======== TEXTE DU DOCUMENT

Non, je ne suis pas au Pays Basque, malheureusement inatteignable pour moi… jusqu’à quand??? Mais aujourd’hui, c’est jour de marché à Doullens, et je rêve aux marchés si vivants d’autrefois et de naguère…

C’est pourquoi j’ai pensé à ce tableau, et, comme j’ai trouvé sur une page recommandée par un de mes amis, Tableaux, une autre vision du marché, j’ai eu envie de faire un petit rêve de marché…

Marché
Sur la petite place, au lever de l’aurore,
Le marché rit joyeux, bruyant, multicolore,
Pêlemêle étalant sur ses tréteaux boiteux
Ses fromages, ses fruits, son miel, ses paniers d’oeufs,
Et, sur la dalle où coule une eau toujours nouvelle,
Ses poissons d’argent clair, qu’une âpre odeur révèle.
Mylène, sa petite Alidé par la main,
Dans la foule se fraie avec peine un chemin,
S’attarde à chaque étal, va, vient, revient, s’arrête,
Aux appels trop pressants parfois tourne la tête,
Soupèse quelque fruit, marchande les primeurs
Ou s’éloigne au milieu d’insolentes clameurs.
L’enfant la suit, heureuse ; elle adore la foule,
Les cris, les grognements, le vent frais, l’eau qui coule,
L’auberge au seuil bruyant, les petits ânes gris,
Et le pavé jonché partout de verts débris.
Mylène a fait son choix de fruits et de légumes ;
Elle ajoute un canard vivant aux belles plumes !
Alidé bat des mains, quand, pour la contenter,
La mère donne enfin son panier à porter.
La charge fait plier son bras, mais déjà fière,
L’enfant part sans rien dire et se cambre en arrière,
Pendant que le canard, discordant prisonnier,
Crie et passe un bec jaune aux treilles du panier.
Albert Samain, Aux flancs du vase (1898)

================

• **ÉNONCÉ**
Dans le texte sur le marché, quel animal Mylène ajoute-t-elle à ses fruits et légumes, s'il vous plaît ? Les lignes placées après le texte forment un ensemble distinct.

======== DOCUMENTS SOURCES

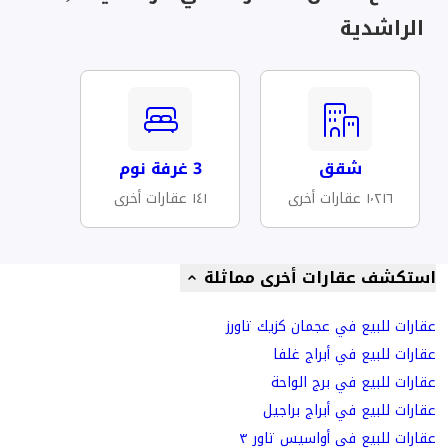
الراشدية
شقق
3 غرفة نوم
١٬٢١٦ عقارات أخرى
١٤١ عقارات أخرى
استكشف عقارات أخرى مماثلة
عقارات للبيع في عجمان كزيك تاورز
عقارات للبيع في أبراج غلفا
عقارات للبيع في برج الواحة
عقارات للبيع في أبراج براجيل
عقارات للبيع في أواسيس تاور ٣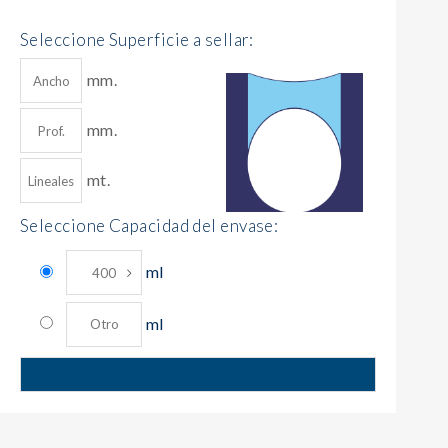
Seleccione Superficie a sellar:
mm.
mm.
mt.
Seleccione Capacidad del envase:
ml
ml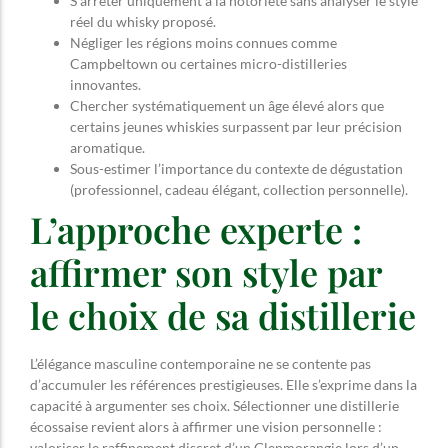
S’arrêter uniquement à la notoriété sans analyser le style
réel du whisky proposé.
Négliger les régions moins connues comme
Campbeltown ou certaines micro-distilleries
innovantes.
Chercher systématiquement un âge élevé alors que
certains jeunes whiskies surpassent par leur précision
aromatique.
Sous-estimer l’importance du contexte de dégustation
(professionnel, cadeau élégant, collection personnelle).
L’approche experte :
affirmer son style par
le choix de sa distillerie
L’élégance masculine contemporaine ne se contente pas
d’accumuler les références prestigieuses. Elle s’exprime dans la
capacité à argumenter ses choix. Sélectionner une distillerie
écossaise revient alors à affirmer une vision personnelle :
valoriser le raffinement discret d’un Glenmorangie lors d’un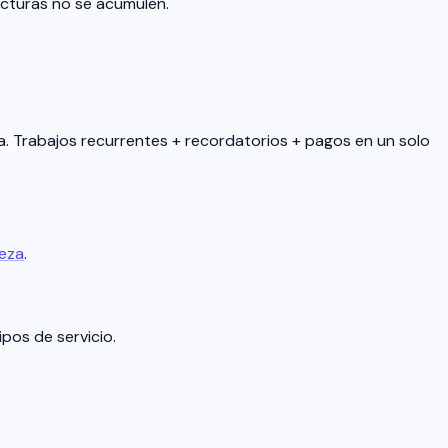
acturas no se acumulen.
a. Trabajos recurrentes + recordatorios + pagos en un solo
ieza
.
pos de servicio.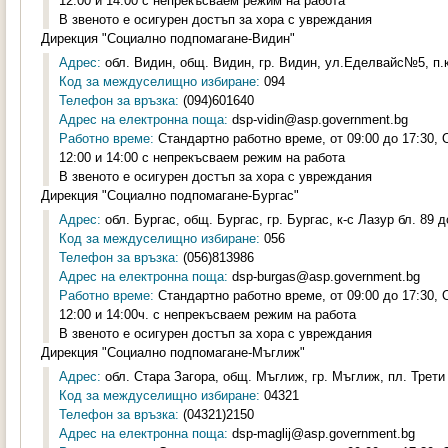
12:00 и 14:00 с непрекъсваем режим на работа
В звеното е осигурен достъп за хора с увреждания
Дирекция "Социално подпомагане-Видин"
Адрес:
обл. Видин, общ. Видин, гр. Видин, ул.Еделвайс№5, п.к
Код за междуселищно избиране:
094
Телефон за връзка:
(094)601640
Адрес на електронна поща:
dsp-vidin@asp.government.bg
Работно време:
Стандартно работно време, от 09:00 до 17:30,
12:00 и 14:00 с непрекъсваем режим на работа
В звеното е осигурен достъп за хора с увреждания
Дирекция "Социално подпомагане-Бургас"
Адрес:
обл. Бургас, общ. Бургас, гр. Бургас, к-с Лазур бл. 89 д
Код за междуселищно избиране:
056
Телефон за връзка:
(056)813986
Адрес на електронна поща:
dsp-burgas@asp.government.bg
Работно време:
Стандартно работно време, от 09:00 до 17:30,
12:00 и 14:00ч. с непрекъсваем режим на работа
В звеното е осигурен достъп за хора с увреждания
Дирекция "Социално подпомагане-Мъглиж"
Адрес:
обл. Стара Загора, общ. Мъглиж, гр. Мъглиж, пл. Трети
Код за междуселищно избиране:
04321
Телефон за връзка:
(04321)2150
Адрес на електронна поща:
dsp-maglij@asp.government.bg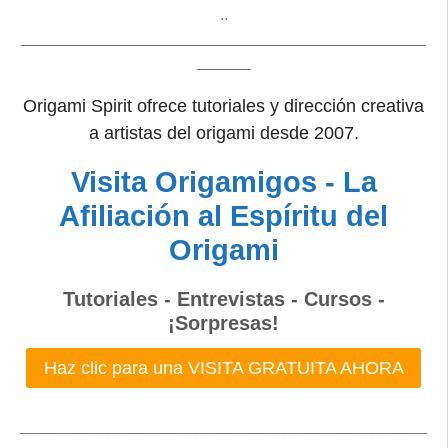
..
_____________________________________________
______
Origami Spirit ofrece tutoriales y dirección creativa
a artistas del origami desde 2007.
Visita Origamigos - La
Afiliación al Espíritu del
Origami
Tutoriales - Entrevistas - Cursos -
¡Sorpresas!
Haz clic para una VISITA GRATUITA AHORA
_____________________________________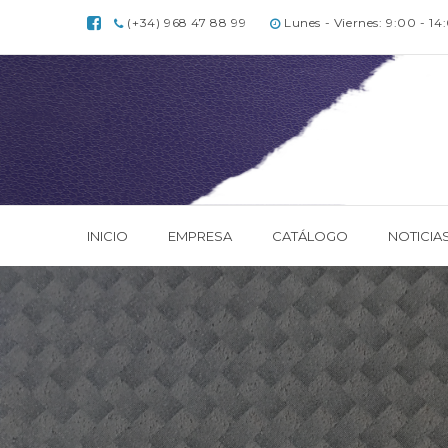
(+34) 968 47 88 99
Lunes - Viernes: 9:00 - 14
INICIO
EMPRESA
CATÁLOGO
NOTICIA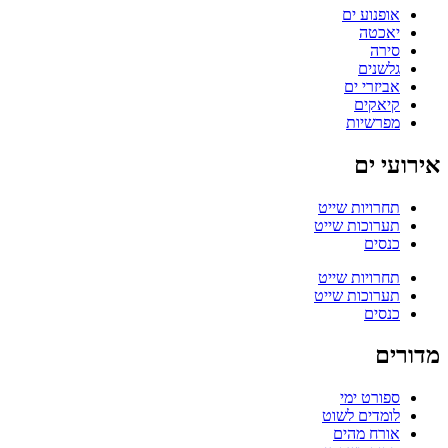
אופנוע ים
יאכטה
סירה
גלשנים
אביזרי ים
קיאקים
מפרשיות
אירועי ים
תחרויות שייט
תערוכות שייט
כנסים
תחרויות שייט
תערוכות שייט
כנסים
מדורים
ספורט ימי
לומדים לשוט
אורח מהים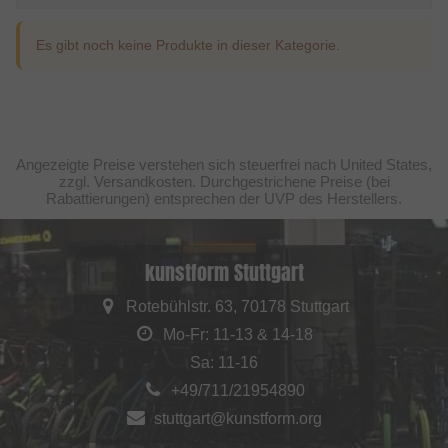
Es gibt noch keine Produkte in dieser Kategorie.
Angezeigte Preise verstehen sich steuerfrei nach United States,
zzgl. Versandkosten. Durchgestrichene Preise (bei
Rabattierungen) entsprechen der UVP des Herstellers.
kunstform Stuttgart
Rotebühlstr. 63, 70178 Stuttgart
Mo-Fr: 11-13 & 14-18
Sa: 11-16
+49/711/21954890
stuttgart@kunstform.org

================

• **RÉPONSE RÉDIGÉE**
Un canard vivant aux belles plumes.